2018 TMS Annual Meeting & Exhibition: Ultrafine-grained Materials X: Organized by Suveen Mathaudhu; Irene Beyerlein; Avinash Dongare; Chong Soo Lee; Terry Lowe; Srikanth Patala; Lee Semiatin; Jason Trelewicz; Janelle Wharry; Caizhi Zhou

This is the tenth international symposium that focuses on all aspects of the science and technology of ultrafine grained (UFG) and nanocrystalline materials. This symposium covers a broad scope, ranging from fundamental science to applications of bulk ultrafine-grained (grain size <1000 nm) and nanostructured (feature size <100 nm) materials.

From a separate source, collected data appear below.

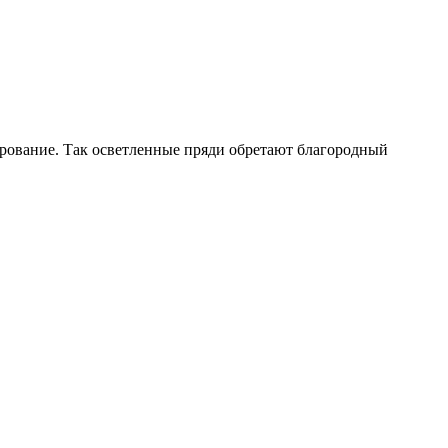
ирование. Так осветленные пряди обретают благородный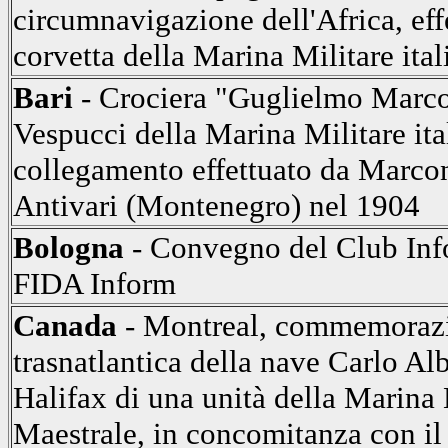
circumnavigazione dell'Africa, eff
corvetta della Marina Militare ital
Bari
- Crociera "Guglielmo Marco
Vespucci della Marina Militare i
collegamento effettuato da Marconi
Antivari (Montenegro) nel 1904
Bologna
- Convegno del Club Inf
FIDA Inform
Canada
- Montreal, commemorazi
trasnatlantica della nave Carlo Al
Halifax di una unità della Marina M
Maestrale, in concomitanza con i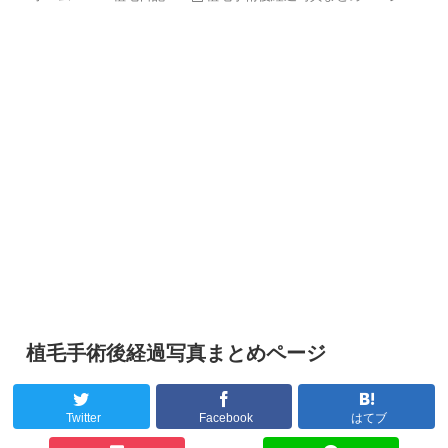
植毛手術後経過写真まとめページ
Twitter
Facebook
はてブ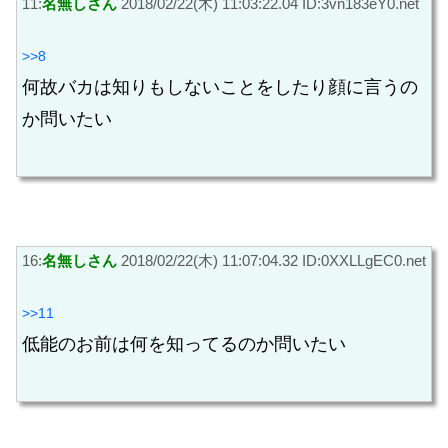
11:
名無しさん
2018/02/22(木) 11:03:22.04 ID:3vn183eY0.net
>>8
何故バカは知りもしないことをしたり顔に言うの
か問いたい
16:
名無しさん
2018/02/22(木) 11:07:04.32 ID:0XXLLgEC0.net
>>11
低能のお前は何を知ってるのか問いたい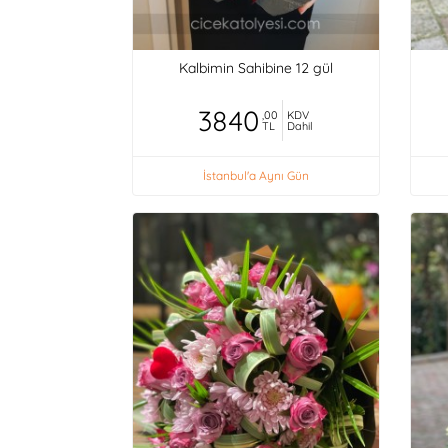
Kalbimin Sahibine 12 gül
3840
,00
KDV
TL
Dahil
İstanbul'a Aynı Gün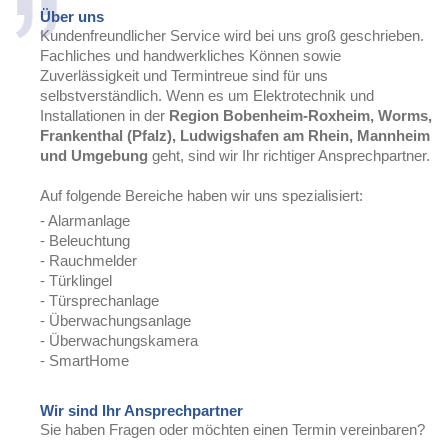
Über uns
Kundenfreundlicher Service wird bei uns groß geschrieben.
Fachliches und handwerkliches Können sowie
Zuverlässigkeit und Termintreue sind für uns
selbstverständlich. Wenn es um Elektrotechnik und
Installationen in der
Region Bobenheim-Roxheim, Worms,
Frankenthal (Pfalz), Ludwigshafen am Rhein, Mannheim
und Umgebung
geht, sind wir Ihr richtiger Ansprechpartner.
Auf folgende Bereiche haben wir uns spezialisiert:
- Alarmanlage
- Beleuchtung
- Rauchmelder
- Türklingel
- Türsprechanlage
- Überwachungsanlage
- Überwachungskamera
- SmartHome
Wir sind Ihr Ansprechpartner
Sie haben Fragen oder möchten einen Termin vereinbaren?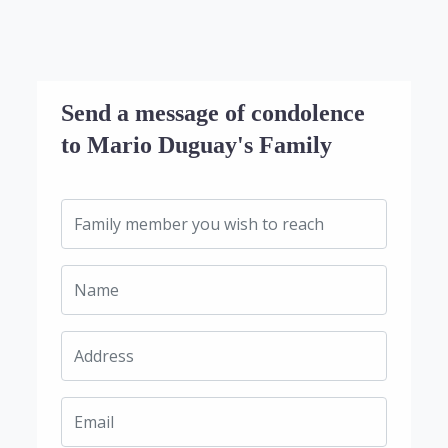
Send a message of condolence
to Mario Duguay's Family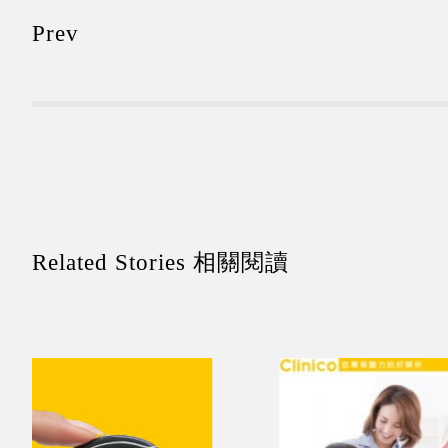
Prev
Related Stories 相關閱讀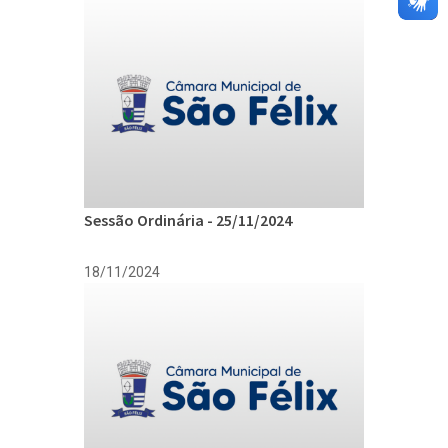
Sessão Ordinária - 25/11/2024
18/11/2024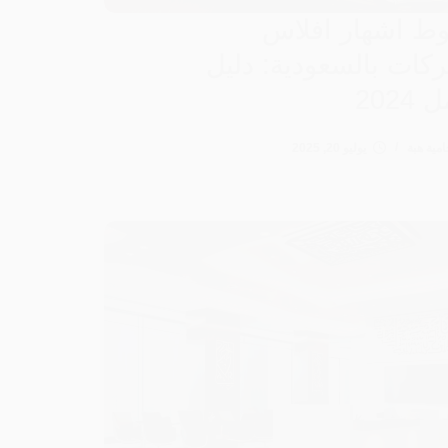
ط اشهار افلاس
كات بالسعودية: دليل
2024
امية هبة
يوليو 20, 2025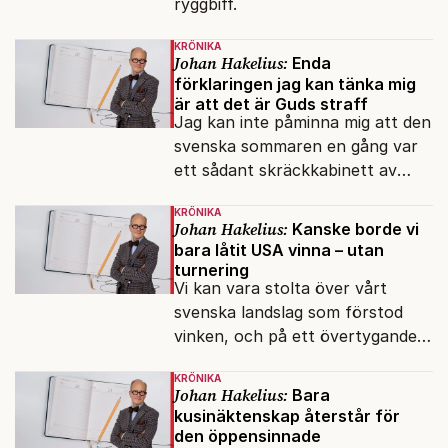
ryggbiff.
KRÖNIKA
Johan Hakelius:
Enda
förklaringen jag kan tänka mig
är att det är Guds straff
Jag kan inte påminna mig att den
svenska sommaren en gång var
ett sådant skräckkabinett av
plågor.
KRÖNIKA
Johan Hakelius:
Kanske borde vi
bara låtit USA vinna – utan
turnering
Vi kan vara stolta över vårt
svenska landslag som förstod
vinken, och på ett övertygande
sätt lät sig besegras redan i
KRÖNIKA
sextondelsfinalen.
Johan Hakelius:
Bara
kusinäktenskap återstår för
den öppensinnade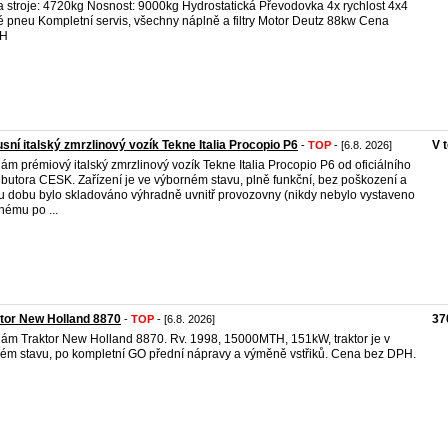
 stroje: 4720kg Nosnost: 9000kg Hydrostatická Převodovka 4x rychlost 4x4
 pneu Kompletní servis, všechny náplně a filtry Motor Deutz 88kw Cena
H
sní italský zmrzlinový vozík Tekne Italia Procopio P6
V 
-
TOP
- [6.8. 2026]
ám prémiový italský zmrzlinový vozík Tekne Italia Procopio P6 od oficiálního
ributora CESK. Zařízení je ve výborném stavu, plně funkční, bez poškození a
u dobu bylo skladováno výhradně uvnitř provozovny (nikdy nebylo vystaveno
nému po ...
tor New Holland 8870
37
-
TOP
- [6.8. 2026]
ám Traktor New Holland 8870. Rv. 1998, 15000MTH, 151kW, traktor je v
ém stavu, po kompletní GO přední nápravy a výměně vstřiků. Cena bez DPH.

It provides a forum on the topics of fabrication and understanding of UFG and nanocrystalline materials including conventional and emerging technologies and advancements, fundamental issues in severe plastic deformation (SPD) processing and SPD-processed materials, UFG and nanocrystalline microstructure evolution, mechanical and physical properties, deformation mechanisms, superplasticity, joining and bonding, computational and analytical modeling, structural and functional applications, etc. Other emerging topics to be covered include gradient and layered nanostructures, vapor-phase processing, powder processing, rapid-solidification methods, bio-inspired nanomaterials, and radiation tolerant nanomaterials. Also, in honor of the 10th iteration of this symposium, we will hold a “Pioneers of Ultrafine Grained Materials” session that will highlight the contributions of the superheroes of this field. Awards: UFG X will be hosting a Young Scientist Session for students or post-docs within three years of receiving their Ph.D. There will be up to two Gold Medals and three Silver Medals for best oral presentation. Awards will also be given for best poster (One Gold Medal and two Silver Medals). A committee that includes the symposium organizers and invited speakers will decide the awards. Each medalist will receive a certificate, and may receive a cash prize, depending on resources available.